READING PASSAGE =
The algorithm ensures that the tree remains balanced: a B-tree with n keys always has a depth of O(log n). Most databases can fit into a B-tree that is tree or four levels deep; so you don’t need to follow many page references. A four-level tree of 4 KB pages with a branching factor of 500 can store up to 256 TB.
Making B-trees reliable
write operation — overwrite a page on disk with new data in contrast to log-structured indexes such as LSM-trees.
On magnetic hard drive — waiting for the right position on the spinning platter, overwriting the appropriate sector with new data.
On SSDs — an SSD must erase and rewrite fairly large blocks of a storage chip at a time.
A database may crash during the page split operations. To make it resilient to crashes, it is common for B-tree implementations to include an additional data structure on disk: a write-ahead log (WAL), also known as a redo log. This is an append-only file to which every B-tree modification must be written before it can be applied to the pages of the tree itself.
Careful concurrency control is required if multiple threads are going to access the B-tree at the same time — a thread may see it in an inconsistent state. Latches (lightweight locks) are used for that.

INFORMATION SUPPLIED =
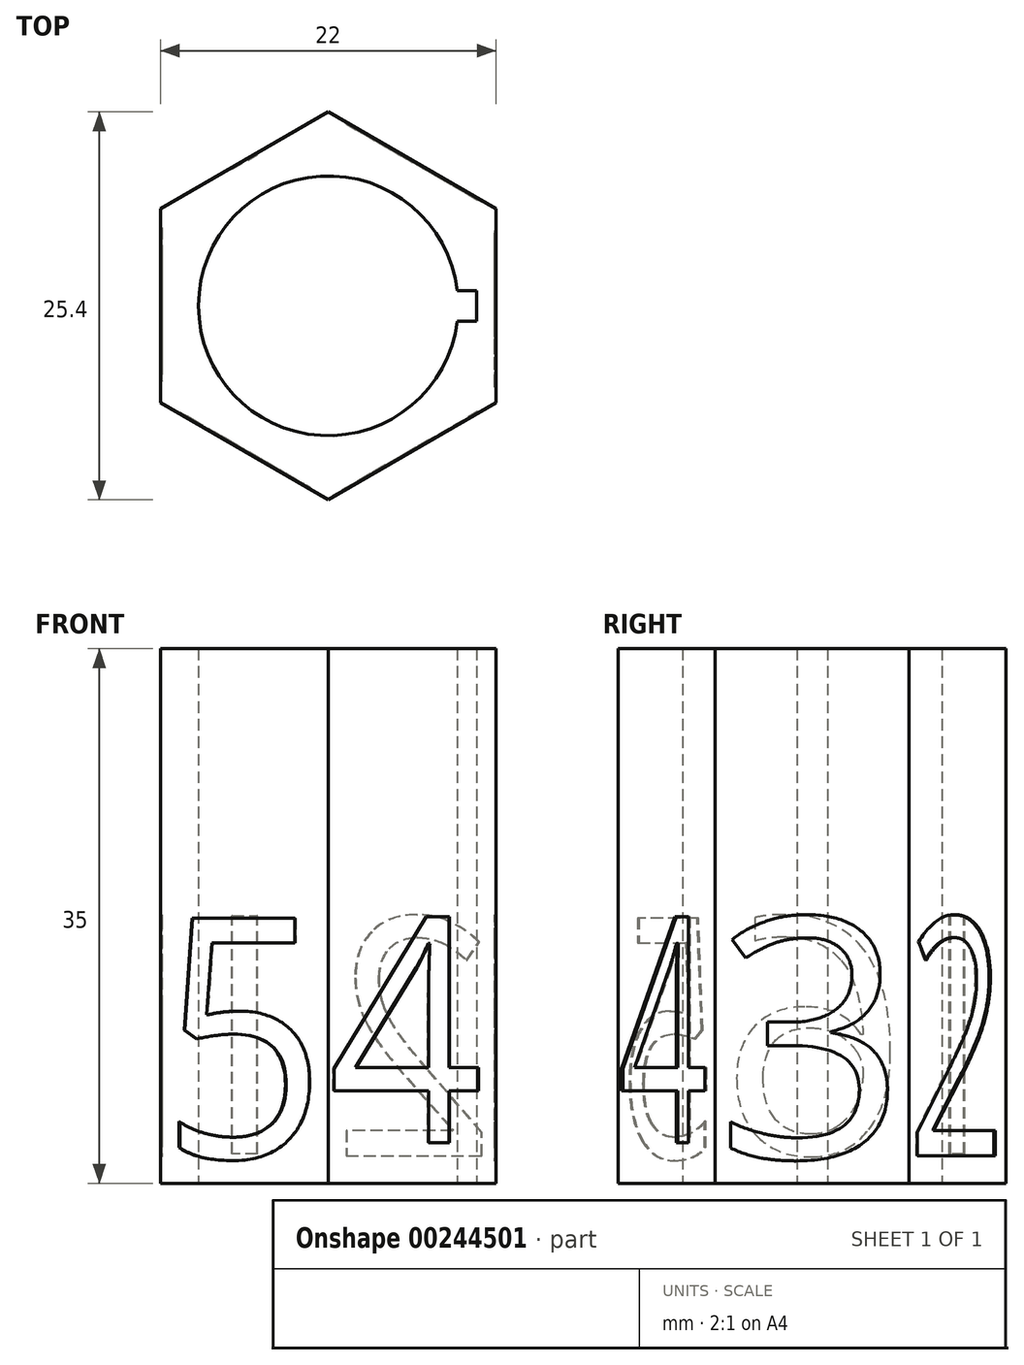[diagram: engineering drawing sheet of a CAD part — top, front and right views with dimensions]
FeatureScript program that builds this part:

GIVEN PROBLEM = Copy the B-tree passage from "Making B-trees reliable" to "with new data.", replacing "platter" with "disk surface".

IN RESPONSE =
Making B-trees reliable
write operation — overwrite a page on disk with new data in contrast to log-structured indexes such as LSM-trees.
On magnetic hard drive — waiting for the right position on the spinning disk surface, overwriting the appropriate sector with new data.